Movement “Nuit Debout”: Is it just about France’s labor reforms? 

By Elpida Papoutsaki
“Nuit Debout” is an ongoing movement in France, aimed among other things at securing the withdrawal of the proposed labor reforms. The first major demonstration took place on March 31, 2016, since when unrest has literally soared. “Nuit Debout”, which means “Up All Night”, is expressed through public discussions in occupied public squares, such as the Place de la République in Paris. At the forefront are students and unemployed youth and workers, with the trade unions playing an important role in demands for withdrawal of the labor reform but not monopolizing the resistance as a whole. Several other issues have been stressed, including climate change, the need for changes in the justice system, unemployment, the new surveillance laws, the demand for abolition of the “state of emergency” imposed in the wake of last November’s terrorist attacks, the European Union’s  democratic deficit,  the unacceptability of capitalism, (Chrisafis, 2016).

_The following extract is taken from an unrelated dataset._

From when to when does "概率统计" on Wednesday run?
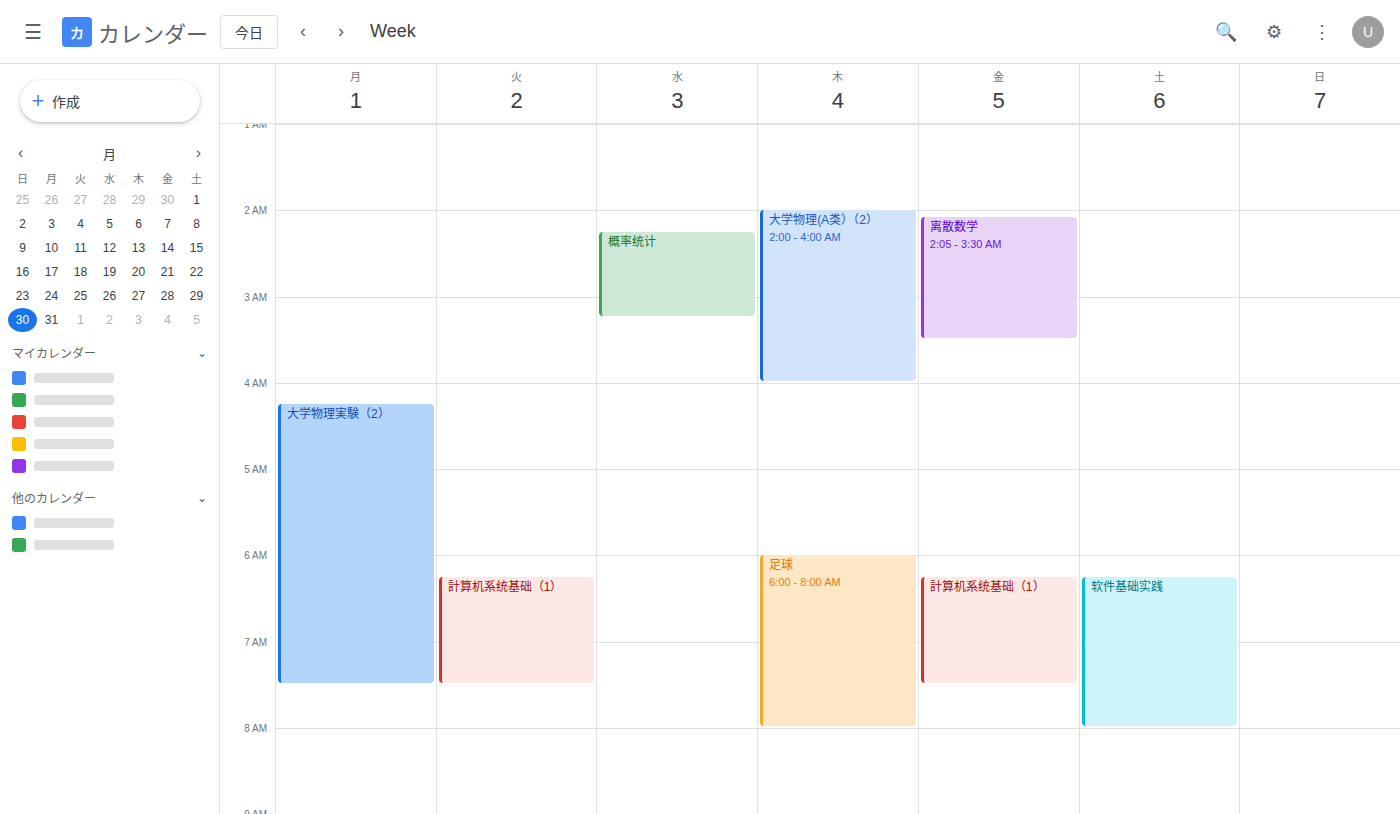
2:15 AM to 3:15 AM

The core of the problem and the issue that triggered the public unrest, though perhaps just the tip of the iceberg, is France’s labor reform bill, also referred to as the “El Khomri law”. According to “France Unemployment Rate 1996-2016”, the unemployment rate stood at 10.2 % in the first quarter of this year, 2016, having fluctuated mildly and risen to 10.5% in 2015. Furthermore, the long term unemployment rate has varied between 2.4 and 5% in the time period 1996-2016 covered by the study; the rate of youth unemployment has been between 14.5 and 26.2% in the same period, (). Originally demanded by the European Commission in Brussels, the labor reform is the way for President Hollande to tackle unemployment by liberalizing the law, making it easier for businesses to hire employees, without any strict rules on rights to hinder their decisions, (24, 2016). Opponents of the reform argue that the bill will deepen the insecurity caused by mass unemployment and temporary contracts (CDDs). They oppose any attempt to touch permanent contracts, even though these are so demanding that employers simply avoid them. Most of the youth is hired through an internship or a CDD. Market-oriented commentators stress the need to loosen up the law imposing restrictions on working hours, reducing overtime payments and making it easier for companies to lay off workers. This will enable the companies to be guided by the invisible hand of the market, hiring whenever they need staff and not being obliged to have  second thoughts about what will happen when things go badly in the economy and they have to pay large sums in compensation, prompting them not to take the step of hiring workers in the first place, (2016).
There is a dividing line within the socialist party over this issue. On the one hand there is the traditional statist Keynesian approach, on the other the approach of the “second left”, which favours budget discipline and market oriented policies. It is the “second left” that has introduced the reform, in keeping with European economic policy as it has evolved over the preceding decades. France’s national policy in 2016 corresponds to a broader consensus on economic policy within the EU institutions.The EU and almost every existing institution in the modern world abides by the rules of the free market, with certain deviations of course. That is what is behind the ongoing unrest. There is one system, that of the free market, and it is held to be the only way of doing things.
There is no strong alternative. The Cold War is in the past and the Marxist movements seem to have lost their influence.
Demands and hopes for an alternative solution are, however, undeniably on the rise. The alternative way is being discussed not only in terms of economic policy within France or the EU, but also in terms of new ways of governance, the need to change institutions in order to make them more democratic. Concern at Europe’s democratic deficit, which has been an important topic of debate over the past few years, has now been joined by the French protesters’ concern at the State of Emergency imposed on them as safety measure after the terrorist attacks of last November. Some commentators argue that there is a resemblance between the “May 1968” movement and “Nuit Debout”. Others say that “Nuit Debout” is a farce (). There are common elements: the demonstrations have a social background supporting them. The unrest has paralyzed the city for more than a few days. The local issues have a bearing on global issues. The protests give rise to political debates and further conversation. As was the case with “May 1968”, the government is going to prevail. The protesters will submit to the will of the stronger party, the party with greater endurance, which is the state. But a breach has opened up and in the aftermath of it we will witness changes, introduced gradually, out of the ashes of a crisis.